RikoteMaster's picture
Add complete Granite Embedding 107M Multilingual model with all files
5259de9 verified
metadata
license: apache-2.0
base_model: ibm-granite/granite-embedding-107m-multilingual
tags:
  - sentence-transformers
  - feature-extraction
  - sentence-similarity
  - transformers
  - granite
  - embeddings
  - multilingual
library_name: sentence-transformers
pipeline_tag: feature-extraction

Granite Embedding 107M Multilingual

This is a copy of the ibm-granite/granite-embedding-107m-multilingual model for document encoding purposes.

Model Summary

Granite-Embedding-107M-Multilingual is a 107M parameter dense biencoder embedding model from the Granite Embeddings suite that can be used to generate high quality text embeddings. This model produces embedding vectors of size 384.

Supported Languages

English, German, Spanish, French, Japanese, Portuguese, Arabic, Czech, Italian, Korean, Dutch, and Chinese.

Usage

With Sentence Transformers

from sentence_transformers import SentenceTransformer

model = SentenceTransformer('RikoteMaster/MNLP_M3_document_encoder')
embeddings = model.encode(['Your text here'])

With Transformers

from transformers import AutoModel, AutoTokenizer
import torch

model = AutoModel.from_pretrained('RikoteMaster/MNLP_M3_document_encoder')
tokenizer = AutoTokenizer.from_pretrained('RikoteMaster/MNLP_M3_document_encoder')
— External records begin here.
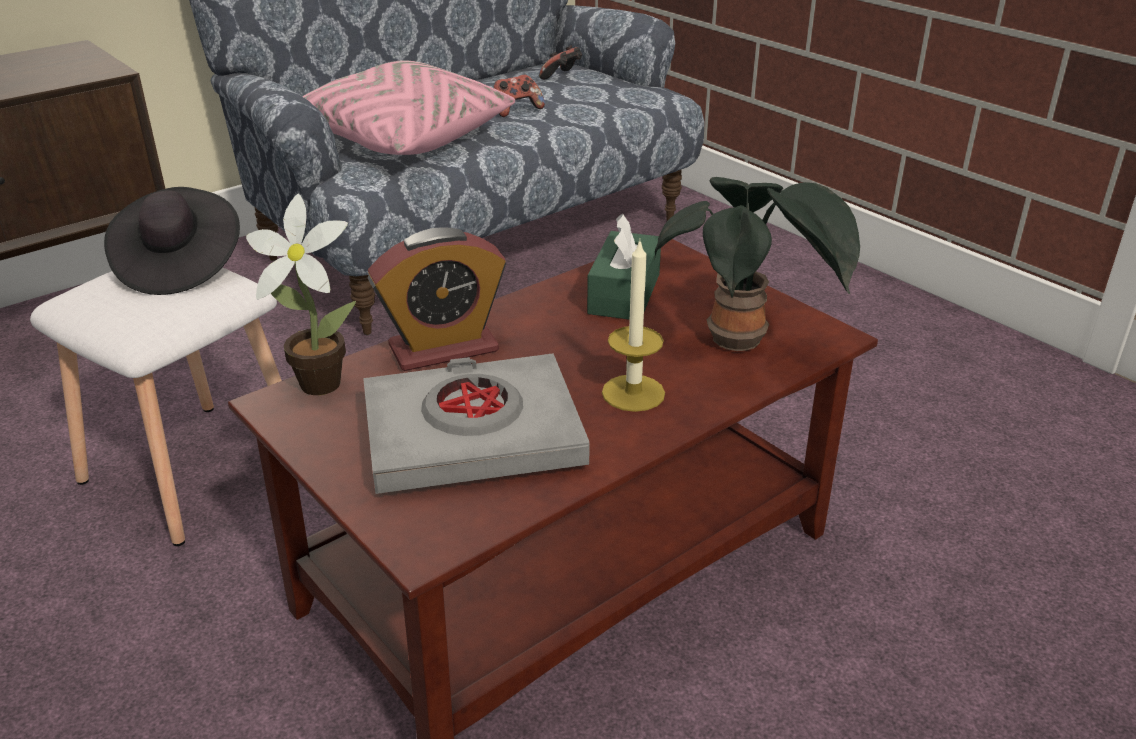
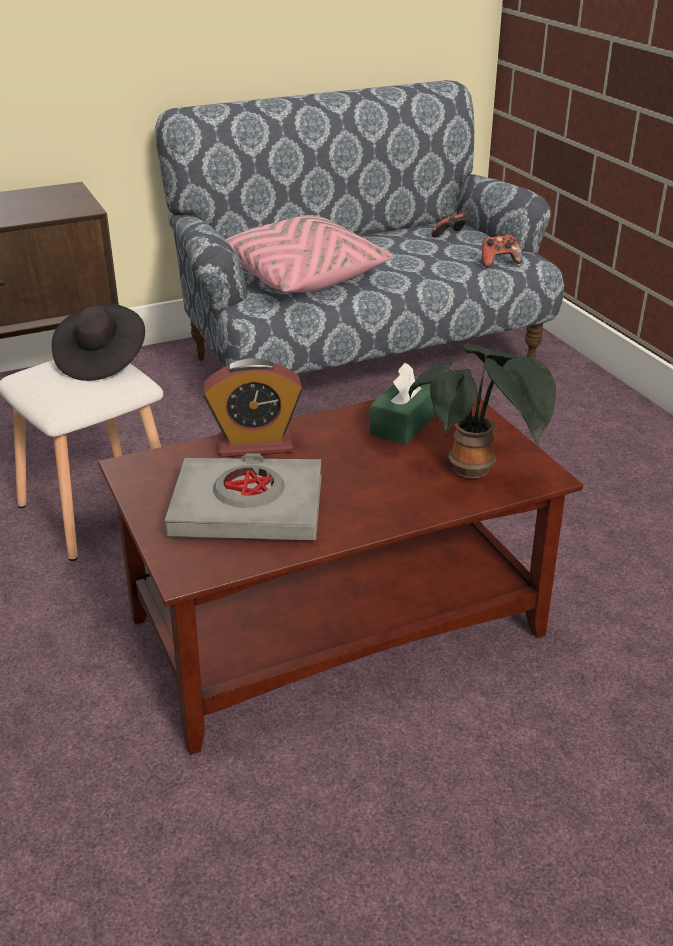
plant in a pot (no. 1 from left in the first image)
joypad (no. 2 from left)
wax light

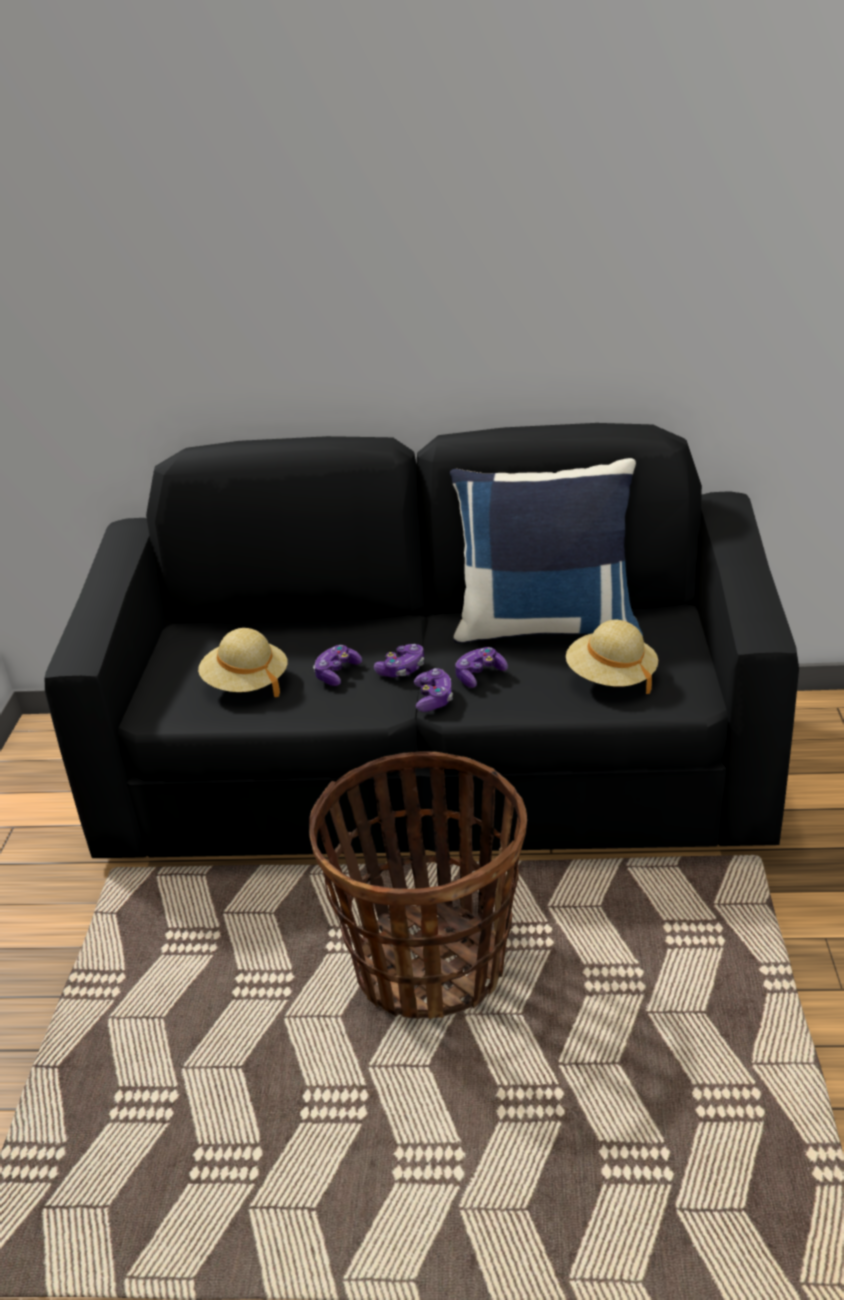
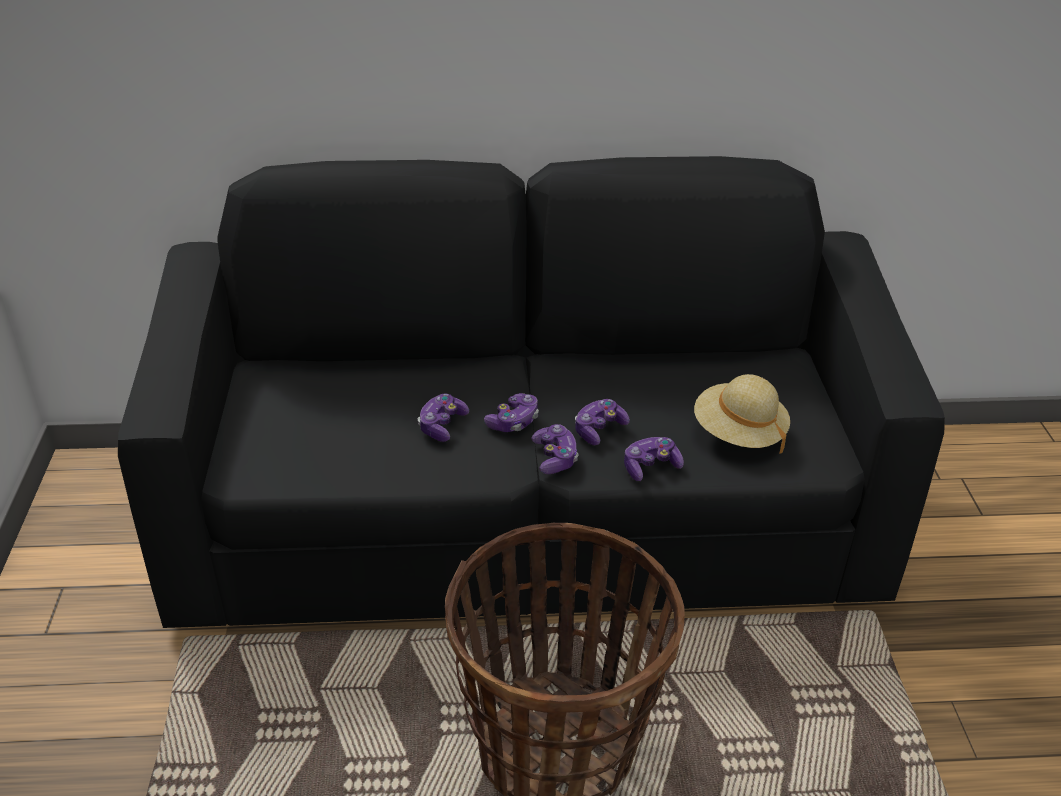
sand-coloured wearable hat (no. 1 from left in the first image)
blue cushion
joypad (no. 5 from left)

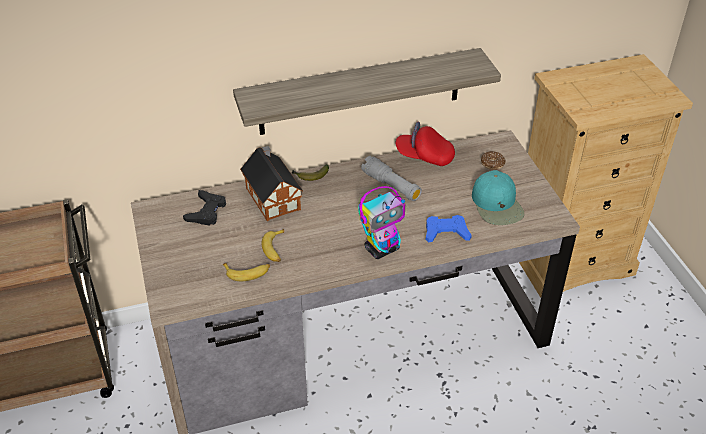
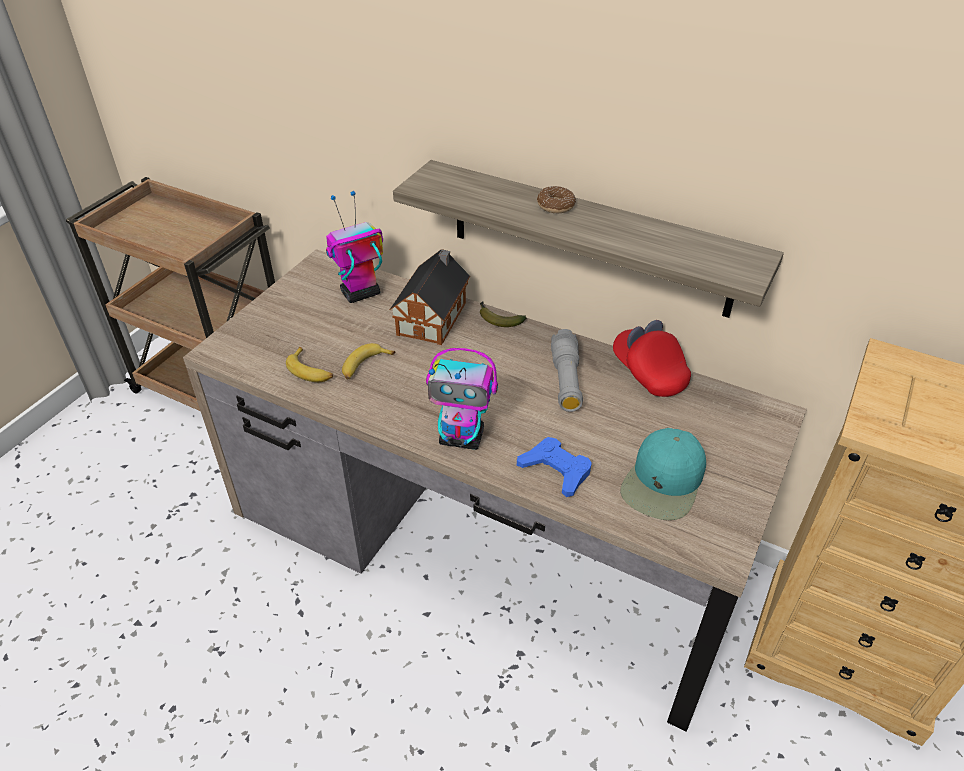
robot figure (no. 1 from left)
ring doughnut

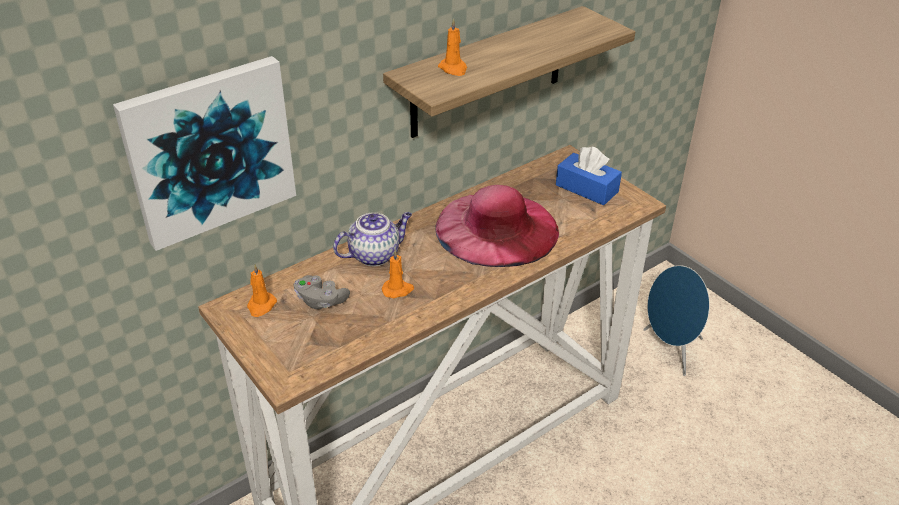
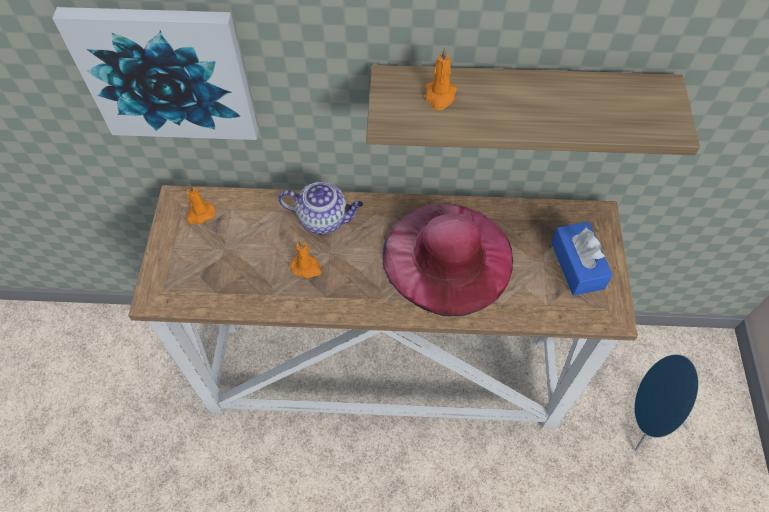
grey joypad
inputs = tokenizer(['Your text here'], return_tensors='pt', padding=True, truncation=True)
with torch.no_grad():
    outputs = model(**inputs)
    embeddings = outputs.last_hidden_state[:, 0]  # CLS pooling
    embeddings = torch.nn.functional.normalize(embeddings, dim=1)

Original Model

This model is based on ibm-granite/granite-embedding-107m-multilingual by IBM.